Employers should consider conducting a privileged review of their policies and practices to ensure they include state-of-the-art provisions against religious discrimination. Additionally, implementing regular training sessions is a proactive measure that can significantly reduce the likelihood of legal claims.

By: Taylor Iaculla, Andrew Scroggins, and Christopher DeGroff

Seyfarth Synopsis: In a dramatic policy shift, the U.S. Equal Employment Opportunity Commission (“EEOC”) under Acting Chair Andrea Lucas announced, in a press release, a new focus on unlawful employment practices that favor non-American workers over American workers. The effort purports to address and rectify alleged discriminatory hiring preferences that contribute to illegal immigration, the abuse of legal immigration programs, and adverse impacts on American workers.

Deviating from the EEOC’s prior staunch advocacy for the rights of immigrant workers and previous strategic enforcement priorities—described in Seyfarth’s Shaw’s 2025 Edition of its EEOC-Initiated Litigation Report—the EEOC “vowed” to protect American workers from national origin bias. The policy shift purports to deter illegal migration and reduce the supposed misuse of legal immigration programs by targeting employers who prefer non-American workers over American citizens.

On the day she was confirmed, Acting Chair Andrea Lucas announced that she was prioritizing “protecting American workers from anti-American national origin discrimination”. In a press release on February 19, 2025, Lucas stressed that employers have a myriad of “excuses” to justify their preference for non-American workers including:

  • an effort to reduce labor costs by paying illegal immigrants “under the table” and skirting wage requirements affecting visa holders;
  • to manipulate vulnerable foreign workers they may perceive as more easily exploitable due to their limited knowledge of labor rights and protections;
  • utilizing immigrant workers due to customer or client preferences; and
  • holding biased productivity perceptions on the unfounded belief that foreign workers are more productive or possess better work ethics than American workers.

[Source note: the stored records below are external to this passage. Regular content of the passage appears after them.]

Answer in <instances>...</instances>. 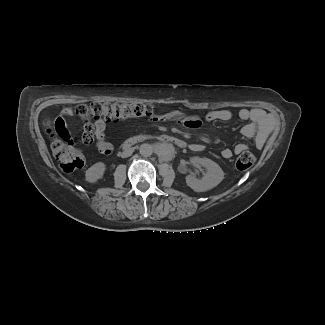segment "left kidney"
Returning a JSON list of instances; mask_svg holds the SVG:
<instances>
[{"label":"left kidney","instance_id":"obj_1","mask_svg":"<svg viewBox=\"0 0 325 325\" xmlns=\"http://www.w3.org/2000/svg\"><path fill=\"white\" fill-rule=\"evenodd\" d=\"M191 163L201 165L206 169V173L201 179L192 175L186 176L187 185L195 192H205L216 187L223 179L224 172L221 167L208 158L193 157Z\"/></svg>","mask_w":325,"mask_h":325}]
</instances>
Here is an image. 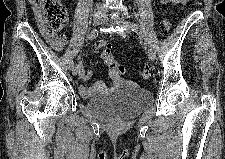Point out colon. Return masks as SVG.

Acting Chair Lucas emphasized that such practices are not only legally impermissible, but that the EEOC would “rigorously enforce the law to protect American workers from national origin discrimination.”

An example of the EEOC’s shift in priorities is the recent settlement with LeoPalace Guam Corporation. In a consent decree approved by the court on February 18, 2025, the company agreed to pay just over $1.4 million to resolve allegations that it provided less favorable wages, benefits, and conditions of employment to non-Japanese employees, including American nationals, as compared to their Japanese counterparts. In a press release announcing the settlement, Acting Chair Lucas remarked that “federal anti-discrimination laws ensure equal employment opportunity for jobs performed by all workers regardless of national origin” and “unlawful national origin discrimination includes discrimination against American workers in favor of foreign workers.”

This new policy could be particularly problematic in industries with historically large immigrant workforces, such as agriculture, construction, healthcare, hospitality and food service, and meat packing.  If history is a guide, we can anticipate vigorous enforcement to back up this new direction, including lawsuits highlighting a commitment to the administration’s concerns of “anti-American” employment practices. 

Implications for Employers

The EEOC’s announcement amplifies the Trump administration’s ongoing efforts to alter the legal landscape and reverses the EEOC’s prior, longstanding goal of protecting immigrant workers – a group the EEOC has historically designated as a “vulnerable population.” In light of these changes, employers are encouraged to conduct a privileged audit of their hiring and employment practices along with hiring data to ensure compliance with federal anti-discrimination laws. Special attention should be given to policies that unlawfully favor, or appear to favor, non-American workers.